Stored items:
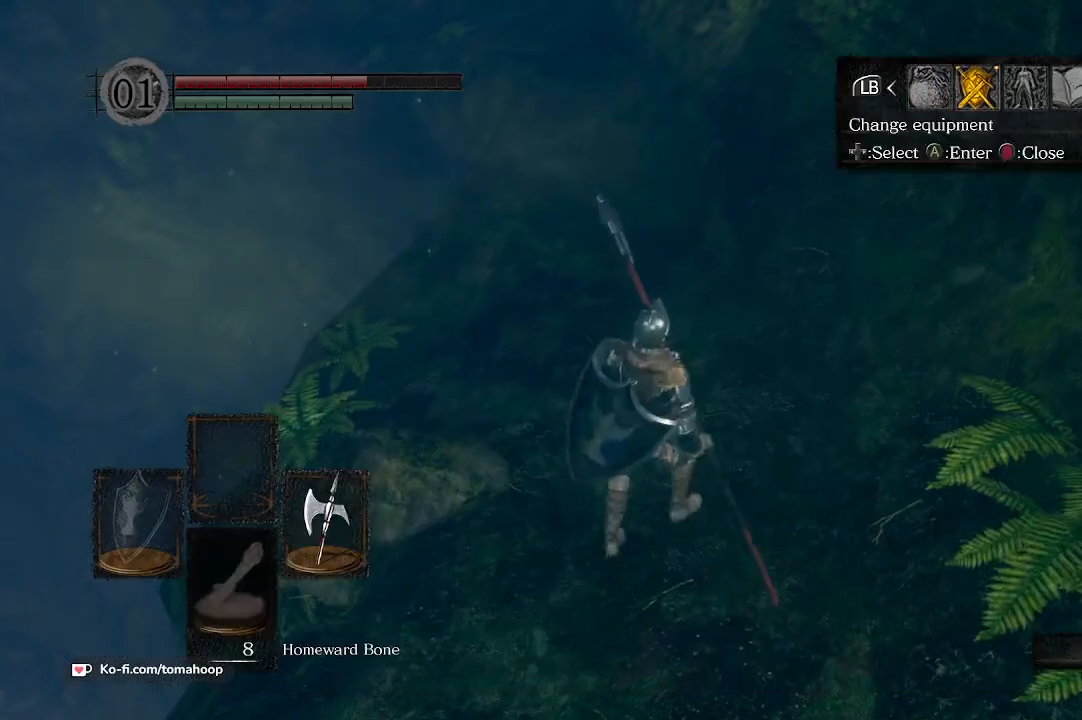
{"buttons": [], "left_stick": "center", "right_stick": "center", "events": [[67, "B", "up"], [500, "left_stick", "center"]]}
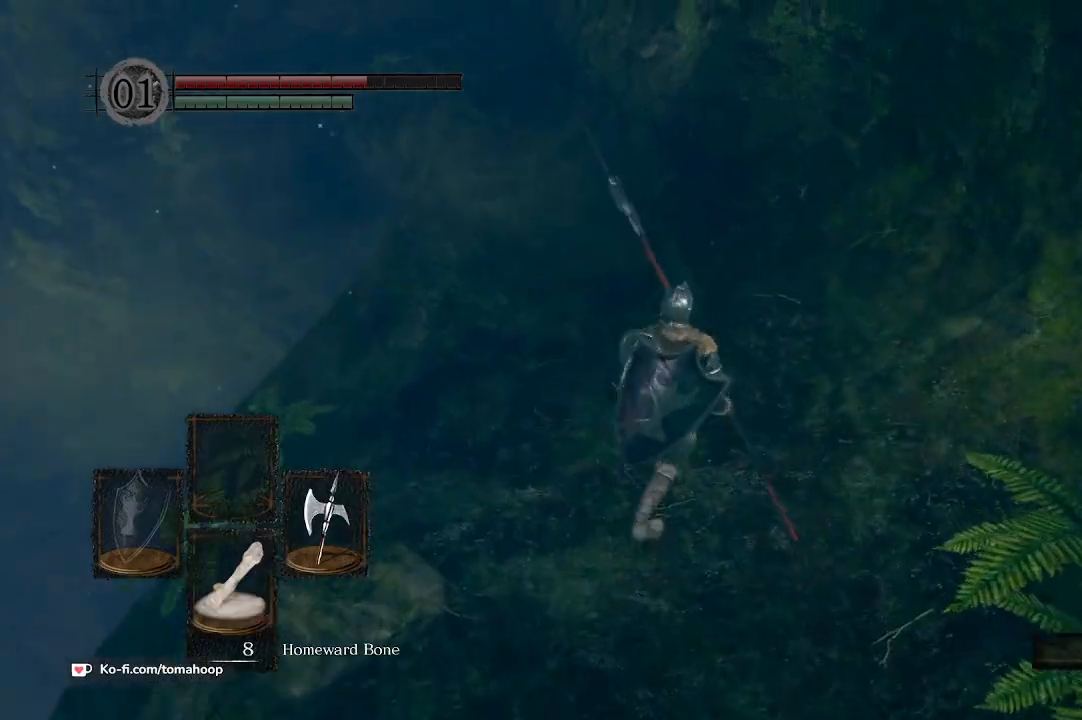
{"buttons": [], "left_stick": "center", "right_stick": "center", "events": [[167, "DPAD_DOWN", "down"], [267, "DPAD_DOWN", "up"]]}
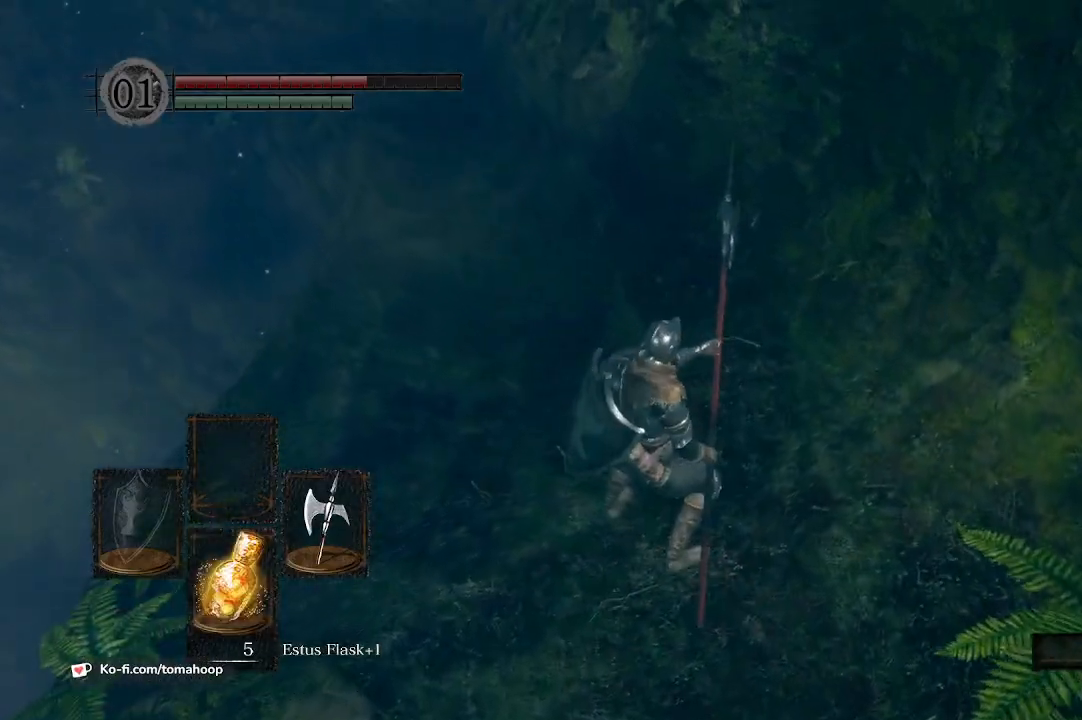
{"buttons": [], "left_stick": "up", "right_stick": "down", "events": [[33, "X", "down"], [100, "X", "up"], [333, "left_stick", "up"], [333, "right_stick", "down-left"], [433, "right_stick", "down"]]}
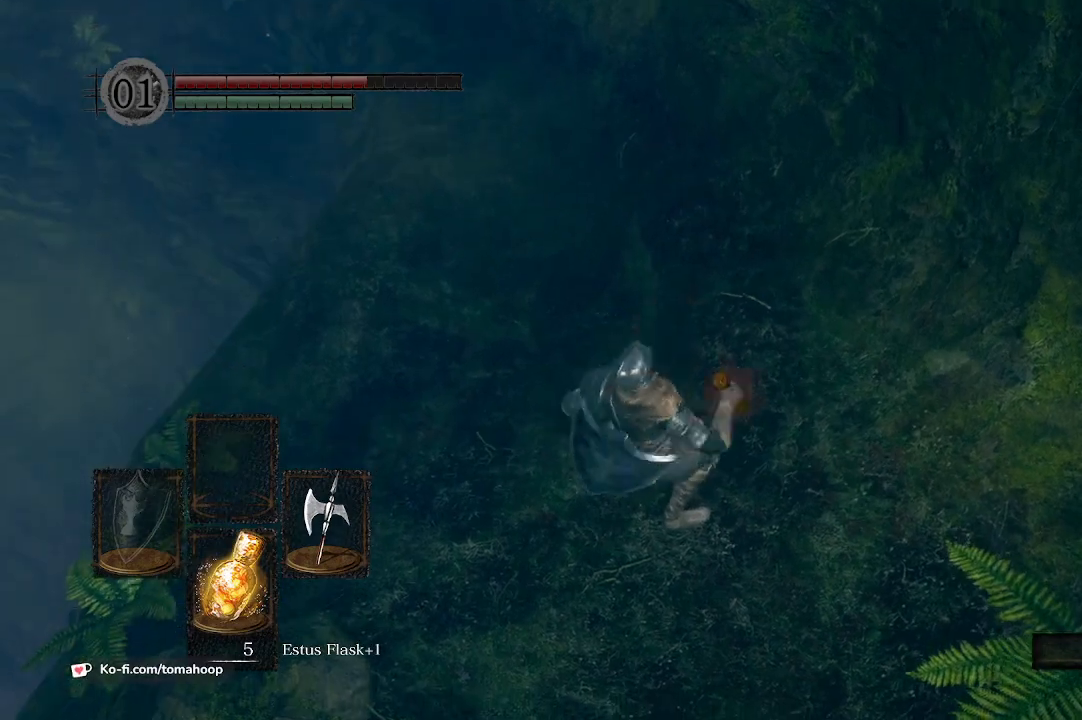
{"buttons": [], "left_stick": "up", "right_stick": "center", "events": [[33, "right_stick", "center"]]}
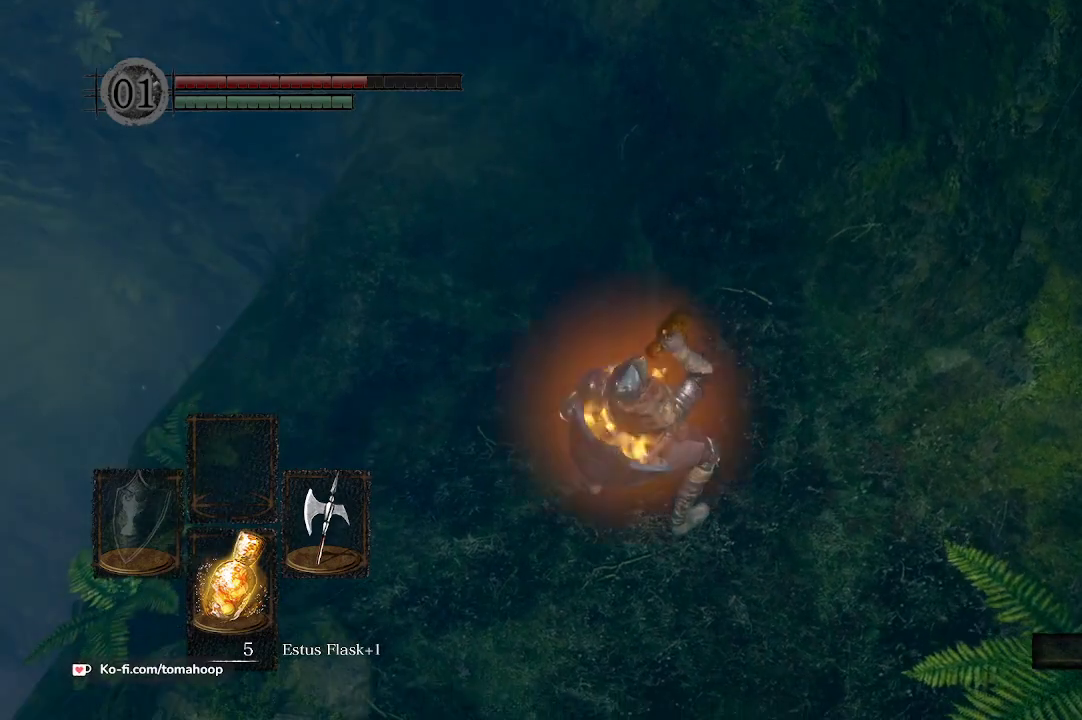
{"buttons": [], "left_stick": "up", "right_stick": "center", "events": []}
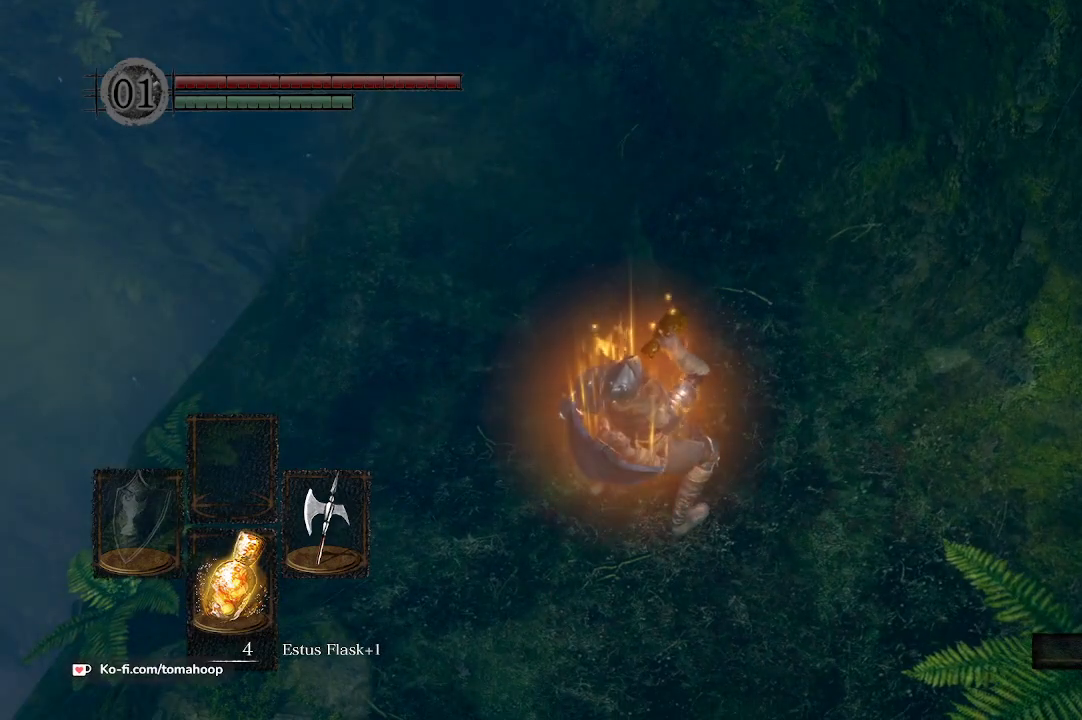
{"buttons": [], "left_stick": "up", "right_stick": "center", "events": []}
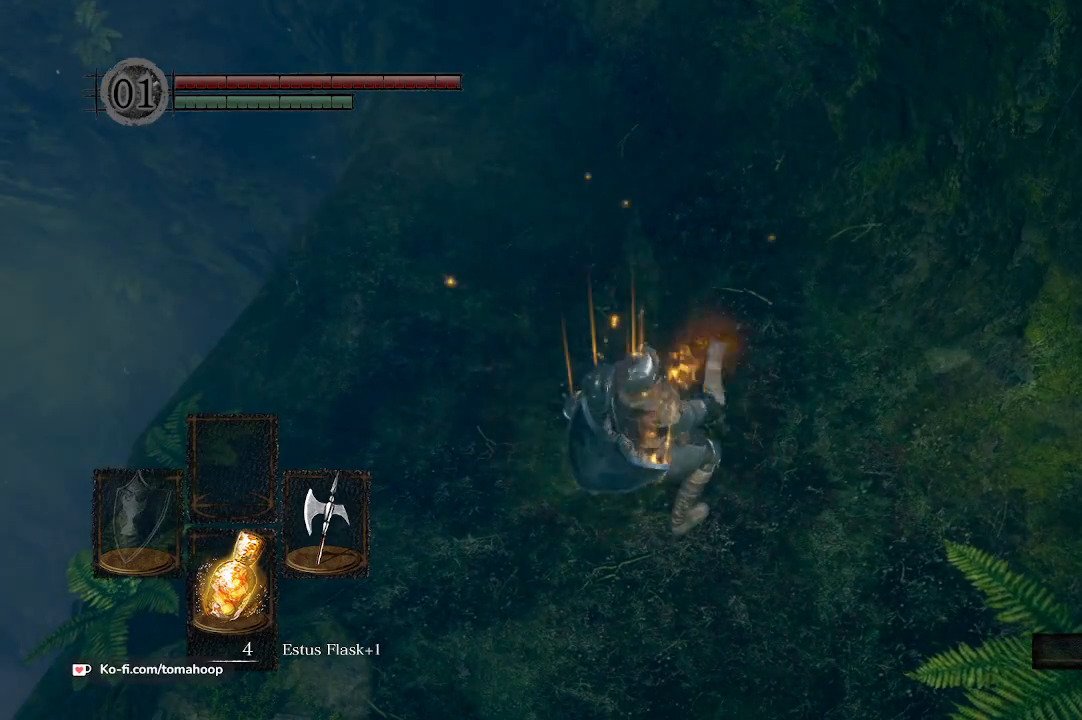
{"buttons": [], "left_stick": "up", "right_stick": "center", "events": [[233, "right_stick", "up"], [400, "right_stick", "center"]]}
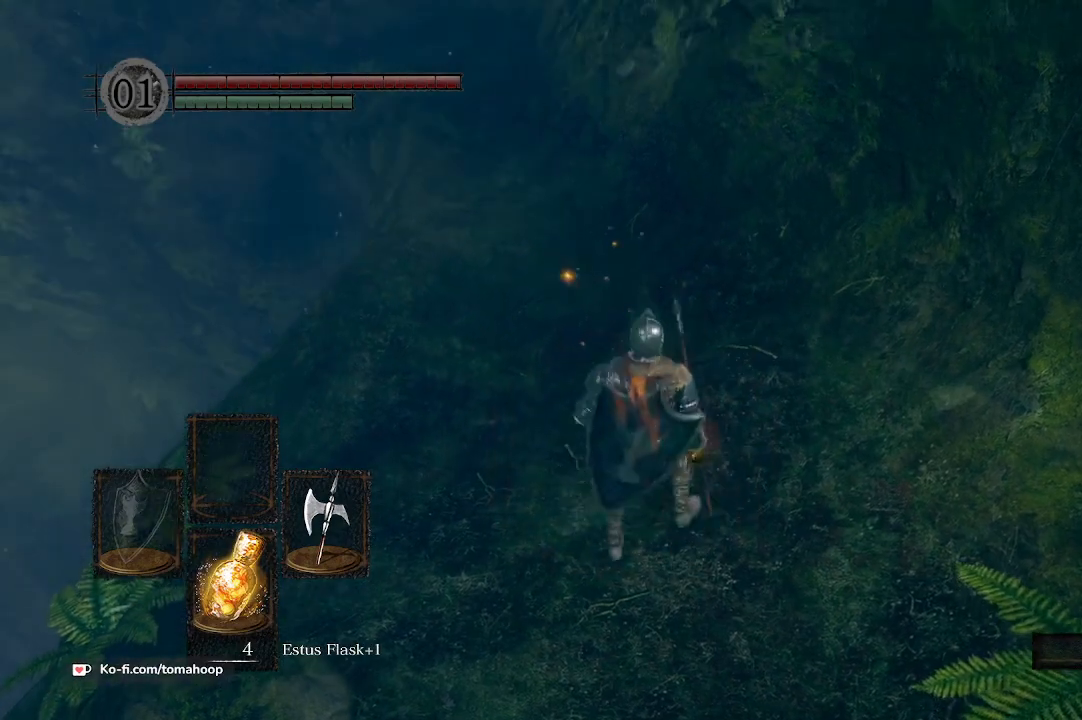
{"buttons": [], "left_stick": "up", "right_stick": "center", "events": [[367, "START", "down"], [467, "START", "up"]]}
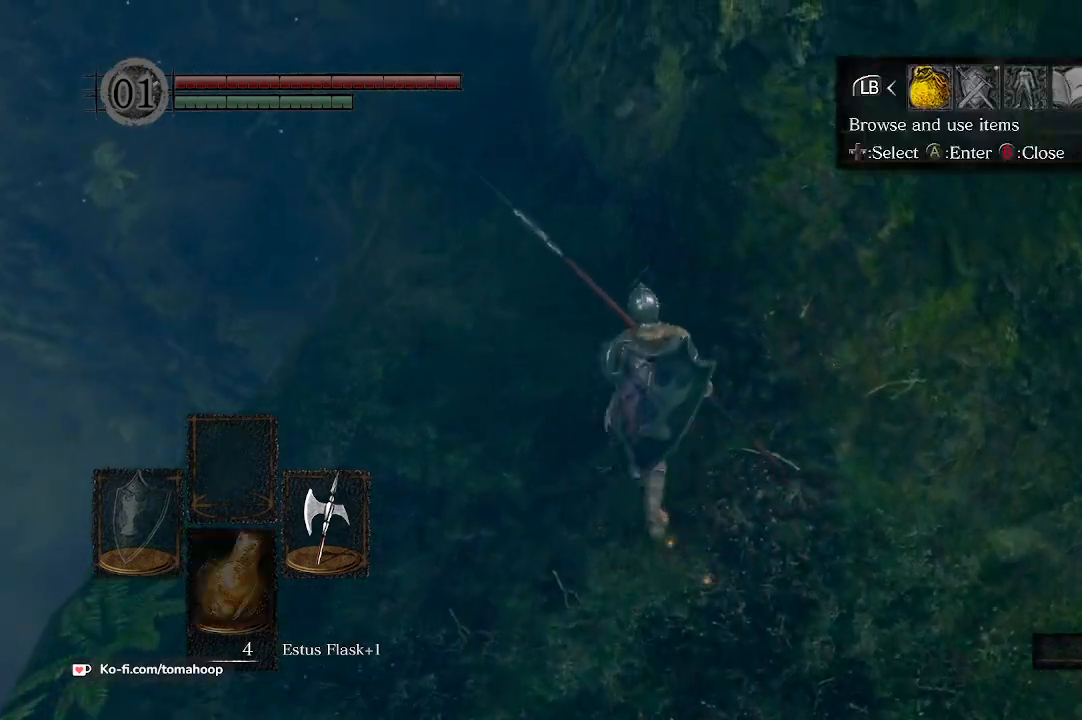
{"buttons": ["DPAD_UP"], "left_stick": "center", "right_stick": "center", "events": [[100, "A", "down"], [100, "left_stick", "center"], [200, "A", "up"], [233, "DPAD_UP", "down"], [300, "DPAD_UP", "up"], [367, "DPAD_UP", "down"]]}
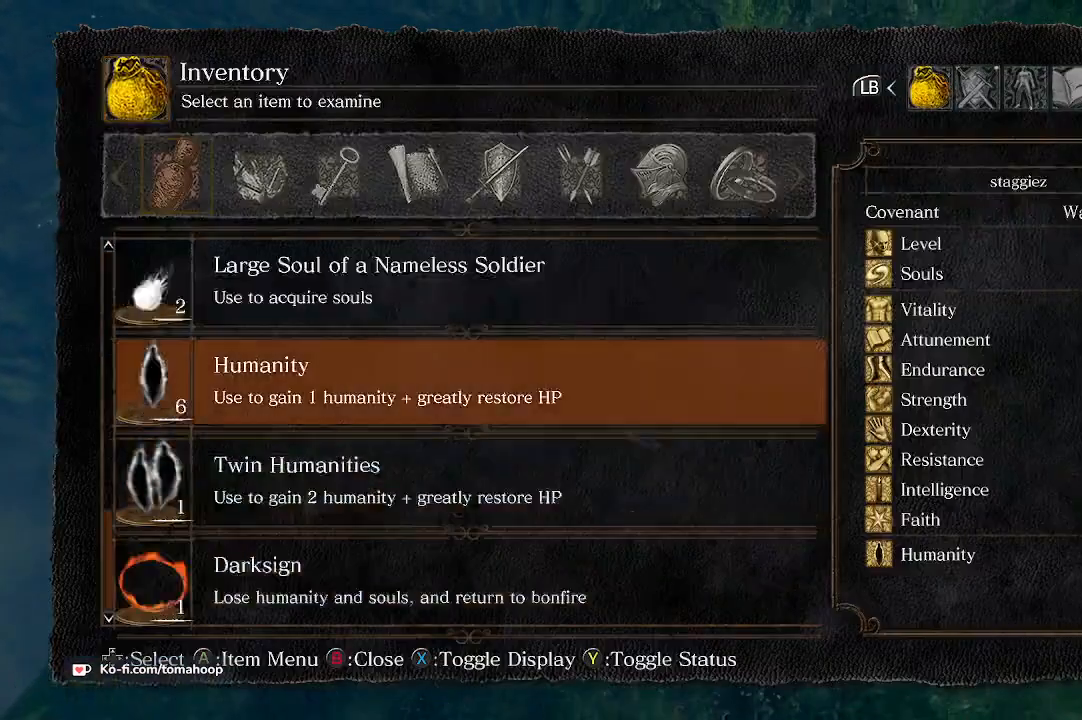
{"buttons": ["DPAD_DOWN"], "left_stick": "center", "right_stick": "center", "events": [[33, "DPAD_UP", "up"], [67, "DPAD_UP", "down"], [133, "DPAD_UP", "up"], [200, "DPAD_UP", "down"], [267, "DPAD_UP", "up"], [500, "DPAD_DOWN", "down"]]}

**Prompt:** The data above must be reproduced exactly, without any of its pictures.

**Answer to the exercise:**
{"buttons": [], "left_stick": "center", "right_stick": "center", "events": [[67, "B", "up"], [500, "left_stick", "center"]]}
{"buttons": [], "left_stick": "center", "right_stick": "center", "events": [[167, "DPAD_DOWN", "down"], [267, "DPAD_DOWN", "up"]]}
{"buttons": [], "left_stick": "up", "right_stick": "down", "events": [[33, "X", "down"], [100, "X", "up"], [333, "left_stick", "up"], [333, "right_stick", "down-left"], [433, "right_stick", "down"]]}
{"buttons": [], "left_stick": "up", "right_stick": "center", "events": [[33, "right_stick", "center"]]}
{"buttons": [], "left_stick": "up", "right_stick": "center", "events": []}
{"buttons": [], "left_stick": "up", "right_stick": "center", "events": []}
{"buttons": [], "left_stick": "up", "right_stick": "center", "events": [[233, "right_stick", "up"], [400, "right_stick", "center"]]}
{"buttons": [], "left_stick": "up", "right_stick": "center", "events": [[367, "START", "down"], [467, "START", "up"]]}
{"buttons": ["DPAD_UP"], "left_stick": "center", "right_stick": "center", "events": [[100, "A", "down"], [100, "left_stick", "center"], [200, "A", "up"], [233, "DPAD_UP", "down"], [300, "DPAD_UP", "up"], [367, "DPAD_UP", "down"]]}
{"buttons": ["DPAD_DOWN"], "left_stick": "center", "right_stick": "center", "events": [[33, "DPAD_UP", "up"], [67, "DPAD_UP", "down"], [133, "DPAD_UP", "up"], [200, "DPAD_UP", "down"], [267, "DPAD_UP", "up"], [500, "DPAD_DOWN", "down"]]}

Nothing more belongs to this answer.